I often get calls from people thinking about starting a nonprofit center in their community. While we believe in the power of shared space, there are several things you should consider before you break ground.
Featured Member Nonprofit Center: Foundation For a Healthy Kentucky
1. Is your vision clear? It’s highly important to know what you are trying to create, whether it’s a coworking space for artists or social entrepreneurs or a one-stop shop for people experiencing homelessness. People need to understand what you are trying to develop before they will jump on board as partners.
2. Is there enough demand to support a center? Far too often nonprofit centers struggle because there aren’t enough organizations in their target demographic. Some centers have had to shift from being a service or theme center to a multi-sector model in order to make their financial model work. A good feasibility study will uncover how much space nonprofits in your community currently need.

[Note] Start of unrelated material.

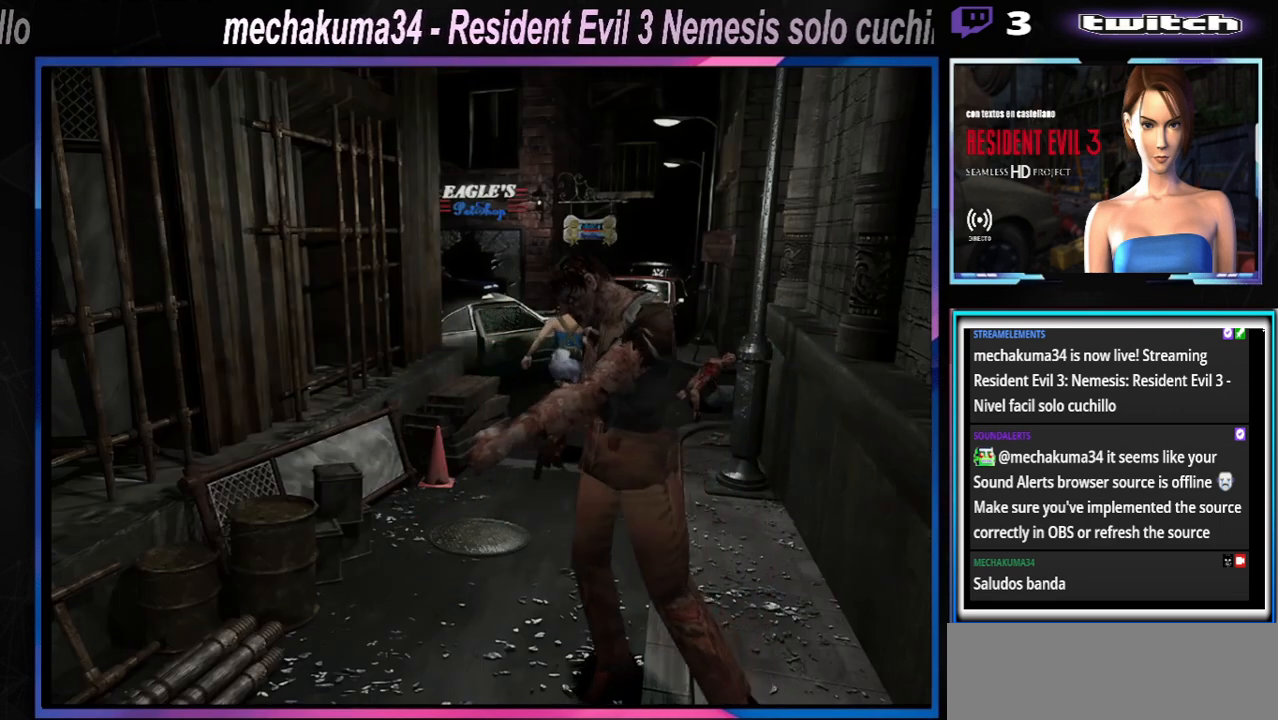
{"buttons": ["X"], "left_stick": "up", "events": []}
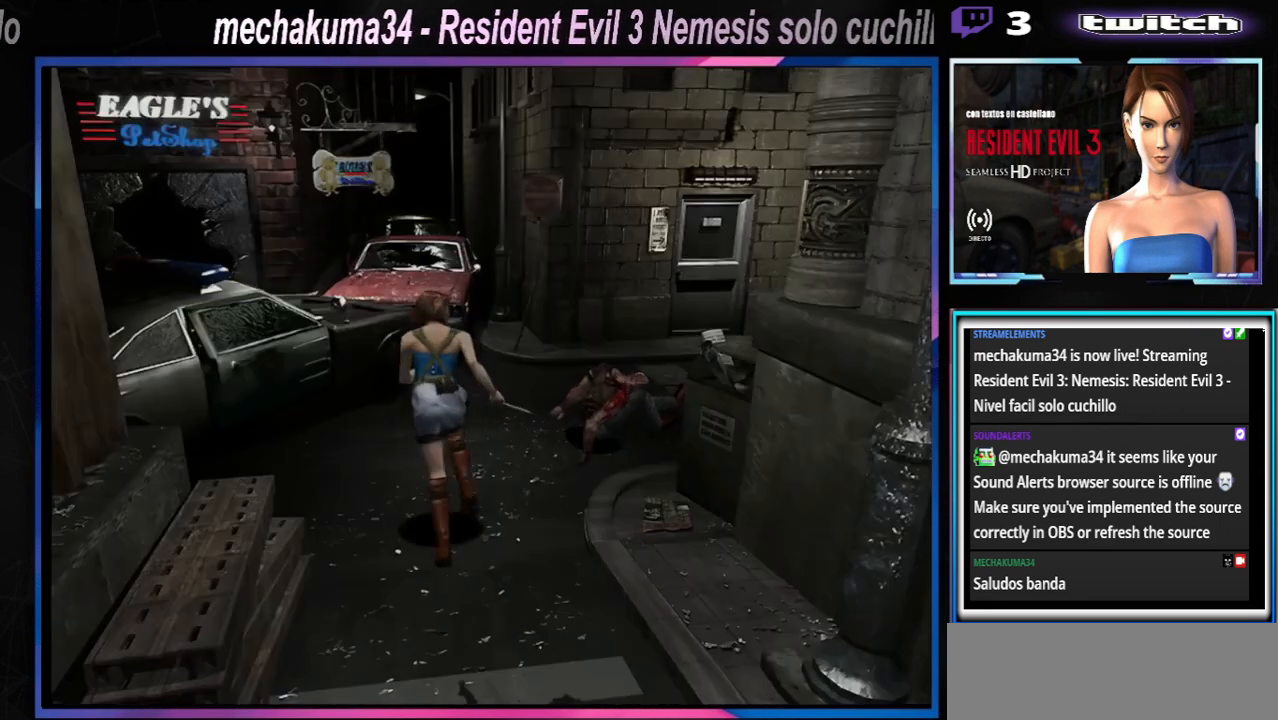
{"buttons": ["X"], "left_stick": "up-right", "events": [[67, "left_stick", "up-right"]]}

3. Are your partners satisfied with their current space? It is expensive to move, and it disrupts your organization’s operations. Nonprofits won’t move unless something significant happens, like they are growing out of their space, they can’t afford the rent, or – in some extreme cases – their building has been condemned.
4. Is your organization ready to take on a capital project? Capital projects require a substantial amount of cash flow. Even if you aren’t buying and renovating a building, you may need to do extensive tenant improvements to your space. Can your budget handle this investment? Do you have a donor base that would support this kind of project?
5. What kind of partners are you looking for? Some nonprofit centers come together with a strong core group of anchor partners that help with the financing and capitalization of the building. Others are driven by one single organization that wants a partner to manage the building. Clarity around roles is incredibly important as you recruit partners.